A wooden V-Ray Material from the Chaos Cosmos library is applied on the floor, and a default V-Ray Material with Diffuse Color (128, 128, 128) is applied on the rest of the scene objects, except for the glass objects (mirror and pendant lamp plafonds).
In the first image, it is visible that all walls, objects, and the ceiling are rendered in some light brown color, despite having a light-gray material assigned to them. This is due to the color bleeding, generated by the GI calculations.
In the second image, the scene is rendered with a V-Ray Override GI material assigned to the floor. The V-Ray Override contains in itself the initial two V-Ray materials: the wooden V-Ray Material as base and the default V-Ray Material as GI material. The rest of the scene objects keep the default gray V-Ray Material. So now V-Ray knows that while calculating the GI it has to use the GI material (in this case: V-Ray Material with Diffuse Color (128, 128, 128) and during rendering it uses the Base material (in this case: the wooden V-Ray Material). The result of that is quite different from the previous render as the Color Bleeding is gone. Of course this depends entirely on your choice for the GI material. For instance, if you had chosen a bluish colored material, the final result would also be tinted slightly to blue, like in the first render with the pale brown colors.
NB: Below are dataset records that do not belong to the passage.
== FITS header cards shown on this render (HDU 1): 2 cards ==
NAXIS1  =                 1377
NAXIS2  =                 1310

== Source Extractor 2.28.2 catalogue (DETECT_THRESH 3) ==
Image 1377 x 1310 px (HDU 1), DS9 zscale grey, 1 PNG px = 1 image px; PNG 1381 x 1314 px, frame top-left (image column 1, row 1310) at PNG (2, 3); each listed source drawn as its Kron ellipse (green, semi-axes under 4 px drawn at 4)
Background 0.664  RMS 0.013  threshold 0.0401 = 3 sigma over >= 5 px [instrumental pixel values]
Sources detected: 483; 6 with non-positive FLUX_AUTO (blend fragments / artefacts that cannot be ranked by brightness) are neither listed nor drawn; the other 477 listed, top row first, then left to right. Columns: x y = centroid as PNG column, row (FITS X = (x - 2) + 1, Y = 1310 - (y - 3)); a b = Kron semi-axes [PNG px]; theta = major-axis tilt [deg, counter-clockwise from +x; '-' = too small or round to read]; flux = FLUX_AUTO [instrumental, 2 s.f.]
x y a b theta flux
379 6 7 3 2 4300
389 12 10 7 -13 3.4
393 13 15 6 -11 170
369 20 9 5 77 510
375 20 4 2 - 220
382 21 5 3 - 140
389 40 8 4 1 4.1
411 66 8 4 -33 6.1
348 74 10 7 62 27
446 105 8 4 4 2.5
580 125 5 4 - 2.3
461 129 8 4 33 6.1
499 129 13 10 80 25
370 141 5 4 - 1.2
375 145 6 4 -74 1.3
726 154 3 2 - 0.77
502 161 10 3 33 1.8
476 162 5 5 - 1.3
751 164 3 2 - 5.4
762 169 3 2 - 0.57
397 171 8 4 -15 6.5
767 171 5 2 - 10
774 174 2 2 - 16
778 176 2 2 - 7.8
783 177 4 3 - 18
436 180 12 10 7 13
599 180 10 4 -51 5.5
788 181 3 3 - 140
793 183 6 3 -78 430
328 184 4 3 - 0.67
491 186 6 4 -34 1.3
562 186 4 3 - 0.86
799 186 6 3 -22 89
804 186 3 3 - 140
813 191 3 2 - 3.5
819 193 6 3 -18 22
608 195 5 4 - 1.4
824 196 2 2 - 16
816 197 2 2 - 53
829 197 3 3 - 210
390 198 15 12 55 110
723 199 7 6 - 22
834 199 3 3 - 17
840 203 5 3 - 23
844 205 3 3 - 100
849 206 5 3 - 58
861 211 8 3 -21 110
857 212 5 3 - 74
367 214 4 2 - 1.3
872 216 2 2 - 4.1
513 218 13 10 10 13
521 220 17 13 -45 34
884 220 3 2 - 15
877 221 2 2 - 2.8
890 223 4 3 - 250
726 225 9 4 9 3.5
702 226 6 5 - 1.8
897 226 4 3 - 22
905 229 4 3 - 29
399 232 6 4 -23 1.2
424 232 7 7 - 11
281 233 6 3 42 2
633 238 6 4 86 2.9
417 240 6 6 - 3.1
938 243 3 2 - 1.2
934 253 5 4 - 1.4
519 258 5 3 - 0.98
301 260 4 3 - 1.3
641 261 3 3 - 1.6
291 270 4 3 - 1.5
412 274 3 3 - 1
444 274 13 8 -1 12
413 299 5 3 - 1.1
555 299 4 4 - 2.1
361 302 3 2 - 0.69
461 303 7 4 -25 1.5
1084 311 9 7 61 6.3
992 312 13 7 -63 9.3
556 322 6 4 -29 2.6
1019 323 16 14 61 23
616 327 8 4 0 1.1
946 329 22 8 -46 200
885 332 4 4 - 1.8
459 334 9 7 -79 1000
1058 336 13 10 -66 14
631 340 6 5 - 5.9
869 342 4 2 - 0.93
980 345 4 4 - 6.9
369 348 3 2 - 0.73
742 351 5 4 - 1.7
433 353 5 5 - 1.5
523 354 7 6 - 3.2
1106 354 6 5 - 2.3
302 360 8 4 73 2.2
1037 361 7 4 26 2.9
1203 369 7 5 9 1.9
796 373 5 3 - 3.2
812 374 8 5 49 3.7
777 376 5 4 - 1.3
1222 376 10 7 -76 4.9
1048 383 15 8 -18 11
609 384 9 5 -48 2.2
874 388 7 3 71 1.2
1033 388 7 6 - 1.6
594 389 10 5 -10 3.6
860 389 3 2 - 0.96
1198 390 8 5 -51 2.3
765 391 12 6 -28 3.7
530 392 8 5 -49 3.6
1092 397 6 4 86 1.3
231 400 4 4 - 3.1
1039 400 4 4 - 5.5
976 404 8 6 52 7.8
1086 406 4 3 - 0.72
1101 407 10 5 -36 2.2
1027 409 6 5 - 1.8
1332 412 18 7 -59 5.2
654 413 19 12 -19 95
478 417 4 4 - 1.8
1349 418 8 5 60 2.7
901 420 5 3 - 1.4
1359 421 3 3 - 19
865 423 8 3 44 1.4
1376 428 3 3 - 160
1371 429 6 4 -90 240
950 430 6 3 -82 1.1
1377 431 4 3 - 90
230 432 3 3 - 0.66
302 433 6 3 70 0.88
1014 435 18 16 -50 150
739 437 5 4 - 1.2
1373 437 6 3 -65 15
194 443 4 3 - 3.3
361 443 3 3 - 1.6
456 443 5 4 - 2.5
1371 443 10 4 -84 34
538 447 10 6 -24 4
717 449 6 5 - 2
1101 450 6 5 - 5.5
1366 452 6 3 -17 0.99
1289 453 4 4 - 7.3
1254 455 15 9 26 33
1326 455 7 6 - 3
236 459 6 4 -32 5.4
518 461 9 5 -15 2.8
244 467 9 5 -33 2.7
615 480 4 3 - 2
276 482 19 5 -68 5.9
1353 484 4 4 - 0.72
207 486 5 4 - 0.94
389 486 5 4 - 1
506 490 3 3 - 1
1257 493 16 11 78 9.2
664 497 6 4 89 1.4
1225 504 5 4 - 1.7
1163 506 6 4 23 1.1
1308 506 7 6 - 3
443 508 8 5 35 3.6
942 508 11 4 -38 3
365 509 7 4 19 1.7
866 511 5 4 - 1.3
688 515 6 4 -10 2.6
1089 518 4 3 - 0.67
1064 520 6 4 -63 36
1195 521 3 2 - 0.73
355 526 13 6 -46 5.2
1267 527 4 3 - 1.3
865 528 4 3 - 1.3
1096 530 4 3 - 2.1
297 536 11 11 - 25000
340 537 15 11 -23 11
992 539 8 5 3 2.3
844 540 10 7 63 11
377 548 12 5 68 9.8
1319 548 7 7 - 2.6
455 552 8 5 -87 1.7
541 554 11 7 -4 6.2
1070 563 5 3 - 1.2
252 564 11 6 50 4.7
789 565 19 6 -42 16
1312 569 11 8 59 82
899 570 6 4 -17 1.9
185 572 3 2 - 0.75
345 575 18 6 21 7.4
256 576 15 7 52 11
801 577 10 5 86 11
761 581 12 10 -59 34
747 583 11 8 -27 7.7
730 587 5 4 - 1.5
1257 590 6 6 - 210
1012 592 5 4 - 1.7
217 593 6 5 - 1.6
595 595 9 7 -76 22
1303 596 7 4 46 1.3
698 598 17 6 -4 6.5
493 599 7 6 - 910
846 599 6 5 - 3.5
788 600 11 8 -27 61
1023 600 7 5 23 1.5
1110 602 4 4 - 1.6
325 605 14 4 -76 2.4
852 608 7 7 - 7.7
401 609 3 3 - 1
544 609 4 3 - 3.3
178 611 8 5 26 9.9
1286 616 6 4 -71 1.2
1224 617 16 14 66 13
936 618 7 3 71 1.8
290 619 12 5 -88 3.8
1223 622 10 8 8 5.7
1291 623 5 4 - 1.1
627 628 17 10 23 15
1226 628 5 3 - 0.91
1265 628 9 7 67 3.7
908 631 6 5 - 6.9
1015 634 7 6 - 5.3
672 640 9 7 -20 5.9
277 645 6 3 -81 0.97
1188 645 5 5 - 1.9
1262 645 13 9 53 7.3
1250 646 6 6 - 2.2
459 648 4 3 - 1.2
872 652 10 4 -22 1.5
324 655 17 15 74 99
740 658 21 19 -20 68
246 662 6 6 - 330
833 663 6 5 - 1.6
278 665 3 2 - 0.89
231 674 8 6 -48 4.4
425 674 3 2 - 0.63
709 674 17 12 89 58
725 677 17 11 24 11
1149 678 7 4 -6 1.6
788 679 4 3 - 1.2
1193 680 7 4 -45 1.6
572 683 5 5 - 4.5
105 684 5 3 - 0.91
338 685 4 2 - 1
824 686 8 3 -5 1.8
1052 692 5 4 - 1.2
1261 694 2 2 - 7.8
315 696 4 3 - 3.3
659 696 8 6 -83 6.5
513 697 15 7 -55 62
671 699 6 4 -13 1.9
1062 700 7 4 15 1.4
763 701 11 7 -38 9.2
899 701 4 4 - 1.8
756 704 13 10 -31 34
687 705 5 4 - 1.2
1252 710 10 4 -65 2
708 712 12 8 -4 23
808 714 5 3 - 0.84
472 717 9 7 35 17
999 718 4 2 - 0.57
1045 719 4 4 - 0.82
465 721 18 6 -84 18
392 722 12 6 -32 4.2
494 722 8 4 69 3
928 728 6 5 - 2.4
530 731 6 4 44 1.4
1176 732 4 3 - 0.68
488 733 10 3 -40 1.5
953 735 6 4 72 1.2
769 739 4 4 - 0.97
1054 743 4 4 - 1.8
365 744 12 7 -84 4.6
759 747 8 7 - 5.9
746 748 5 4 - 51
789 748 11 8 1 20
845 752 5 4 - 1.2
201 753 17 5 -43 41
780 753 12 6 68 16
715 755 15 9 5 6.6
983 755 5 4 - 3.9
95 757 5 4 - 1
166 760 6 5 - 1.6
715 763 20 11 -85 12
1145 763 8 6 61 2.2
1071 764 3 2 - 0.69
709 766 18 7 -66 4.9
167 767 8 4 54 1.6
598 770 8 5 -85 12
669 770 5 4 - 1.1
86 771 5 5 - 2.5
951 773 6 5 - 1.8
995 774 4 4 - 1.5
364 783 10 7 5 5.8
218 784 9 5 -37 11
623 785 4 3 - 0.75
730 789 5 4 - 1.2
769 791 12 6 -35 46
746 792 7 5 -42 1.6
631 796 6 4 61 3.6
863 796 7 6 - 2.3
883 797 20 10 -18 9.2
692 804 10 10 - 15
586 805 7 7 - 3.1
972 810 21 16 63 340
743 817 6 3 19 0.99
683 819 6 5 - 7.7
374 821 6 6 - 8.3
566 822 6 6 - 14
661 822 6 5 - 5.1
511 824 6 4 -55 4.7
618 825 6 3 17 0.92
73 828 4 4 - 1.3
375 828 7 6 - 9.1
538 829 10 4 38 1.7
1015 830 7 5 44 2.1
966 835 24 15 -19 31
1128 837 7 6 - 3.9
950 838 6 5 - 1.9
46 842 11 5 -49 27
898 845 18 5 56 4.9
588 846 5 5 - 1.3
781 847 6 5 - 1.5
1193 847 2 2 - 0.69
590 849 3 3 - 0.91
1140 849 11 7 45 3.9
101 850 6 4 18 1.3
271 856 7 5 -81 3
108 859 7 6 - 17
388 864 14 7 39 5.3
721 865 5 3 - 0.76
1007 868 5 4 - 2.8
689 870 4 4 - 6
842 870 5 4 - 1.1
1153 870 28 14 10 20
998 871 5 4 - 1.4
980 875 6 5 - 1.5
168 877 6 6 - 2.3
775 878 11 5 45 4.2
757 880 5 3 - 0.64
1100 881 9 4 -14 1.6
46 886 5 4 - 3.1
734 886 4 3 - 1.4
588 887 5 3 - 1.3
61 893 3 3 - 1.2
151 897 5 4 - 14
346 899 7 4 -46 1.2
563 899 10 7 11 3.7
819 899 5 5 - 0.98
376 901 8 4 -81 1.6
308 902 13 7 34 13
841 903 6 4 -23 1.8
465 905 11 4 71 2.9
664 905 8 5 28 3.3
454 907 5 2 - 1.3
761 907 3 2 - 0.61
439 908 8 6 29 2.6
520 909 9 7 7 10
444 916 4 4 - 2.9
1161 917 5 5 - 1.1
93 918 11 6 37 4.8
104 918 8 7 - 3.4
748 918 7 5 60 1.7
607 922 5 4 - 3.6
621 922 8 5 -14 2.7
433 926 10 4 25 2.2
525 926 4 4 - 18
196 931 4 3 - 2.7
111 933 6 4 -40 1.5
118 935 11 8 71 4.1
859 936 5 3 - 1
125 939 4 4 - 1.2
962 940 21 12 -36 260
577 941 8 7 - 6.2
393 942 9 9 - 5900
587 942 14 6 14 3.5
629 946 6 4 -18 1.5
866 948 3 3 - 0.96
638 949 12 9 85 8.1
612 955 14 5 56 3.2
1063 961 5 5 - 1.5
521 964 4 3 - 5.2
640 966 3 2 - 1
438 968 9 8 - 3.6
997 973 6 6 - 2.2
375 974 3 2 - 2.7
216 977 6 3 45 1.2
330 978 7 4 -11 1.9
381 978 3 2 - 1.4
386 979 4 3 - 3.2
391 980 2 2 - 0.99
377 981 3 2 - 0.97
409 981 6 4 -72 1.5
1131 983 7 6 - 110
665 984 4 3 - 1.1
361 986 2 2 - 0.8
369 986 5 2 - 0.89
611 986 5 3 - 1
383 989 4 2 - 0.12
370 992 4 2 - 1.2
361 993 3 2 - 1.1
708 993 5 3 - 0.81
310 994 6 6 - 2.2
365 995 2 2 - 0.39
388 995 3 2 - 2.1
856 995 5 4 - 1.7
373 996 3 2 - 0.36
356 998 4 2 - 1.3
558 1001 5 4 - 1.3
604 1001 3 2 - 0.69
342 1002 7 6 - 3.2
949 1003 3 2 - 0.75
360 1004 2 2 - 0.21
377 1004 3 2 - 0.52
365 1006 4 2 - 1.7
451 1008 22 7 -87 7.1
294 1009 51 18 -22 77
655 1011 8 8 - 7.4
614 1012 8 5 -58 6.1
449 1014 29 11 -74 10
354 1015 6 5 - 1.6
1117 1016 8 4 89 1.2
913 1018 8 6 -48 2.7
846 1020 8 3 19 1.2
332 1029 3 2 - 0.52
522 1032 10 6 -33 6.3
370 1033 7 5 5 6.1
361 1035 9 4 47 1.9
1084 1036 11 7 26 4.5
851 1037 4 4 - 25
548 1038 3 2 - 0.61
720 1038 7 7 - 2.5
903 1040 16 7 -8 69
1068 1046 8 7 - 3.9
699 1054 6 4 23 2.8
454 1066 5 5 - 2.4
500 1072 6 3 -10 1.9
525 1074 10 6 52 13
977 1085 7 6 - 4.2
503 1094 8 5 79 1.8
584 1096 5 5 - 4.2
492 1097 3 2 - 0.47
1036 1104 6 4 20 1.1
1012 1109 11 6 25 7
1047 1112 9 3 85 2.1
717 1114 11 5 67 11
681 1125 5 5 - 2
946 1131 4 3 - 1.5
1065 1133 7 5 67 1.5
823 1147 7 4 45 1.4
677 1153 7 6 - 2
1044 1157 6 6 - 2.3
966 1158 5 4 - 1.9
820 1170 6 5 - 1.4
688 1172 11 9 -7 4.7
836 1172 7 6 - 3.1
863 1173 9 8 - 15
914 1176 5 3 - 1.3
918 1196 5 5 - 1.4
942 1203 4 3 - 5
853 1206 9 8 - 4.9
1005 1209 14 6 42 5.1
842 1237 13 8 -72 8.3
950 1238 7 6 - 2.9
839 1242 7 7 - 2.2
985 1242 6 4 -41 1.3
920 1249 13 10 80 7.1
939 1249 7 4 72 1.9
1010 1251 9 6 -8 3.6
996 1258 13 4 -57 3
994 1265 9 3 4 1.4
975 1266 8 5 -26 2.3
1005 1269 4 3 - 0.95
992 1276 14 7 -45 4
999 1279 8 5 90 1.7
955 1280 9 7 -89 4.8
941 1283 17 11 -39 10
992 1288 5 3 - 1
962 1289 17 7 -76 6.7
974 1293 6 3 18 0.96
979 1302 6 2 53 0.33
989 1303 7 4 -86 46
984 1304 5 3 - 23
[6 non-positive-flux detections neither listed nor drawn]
In this simple scene, the result of the second render can be produced, with a pre-saved irradiance map, calculated with just the walls' material assigned to all the geometry.
For a much more complex scene, with lots of different geometry, shaders, textures, etc., using the V-Ray Override material can be very helpful.
The following example uses a very simple scene. It contains five chairs and a light source in a studio type environment. Each chair has a V-Ray Override material assigned, but only the Base Material is active. The rendered chairs are the same in their diffuse colors and reflections.
Now each of the chairs has a different material assigned in their Override Reflection Material. The first one has a green diffuse color, the second one has black, the third one has blue, the fourth - purple, and the fifth has a red diffuse color. V-Ray uses those materials when the objects are seen in reflections. In our project, the environment is actually a reflective surface, so the chairs are being reflected. On the other hand, you can also notice that the base material of the chairs is also reflective (Fresnel type), and the fourth chair is seen with its Override Reflection material in the middle chair.
The next render is even more complex as the chairs' Override Refraction Material is activated as well. From left to right follow: a blue and a red diffuse color. Those materials are set so that when seen through refraction, V-Ray considers and renders the objects with them. As you can see the Reflection materials are still affecting the render image. If you take a closer look at the glass chairs' edges you will notice the green reflection, which is actually the reflection material of the right chair. While V-Ray had been tracing the rays on the chairs' surfaces, those polygons on the edges had first captured a reflection, so that's why there are green traces.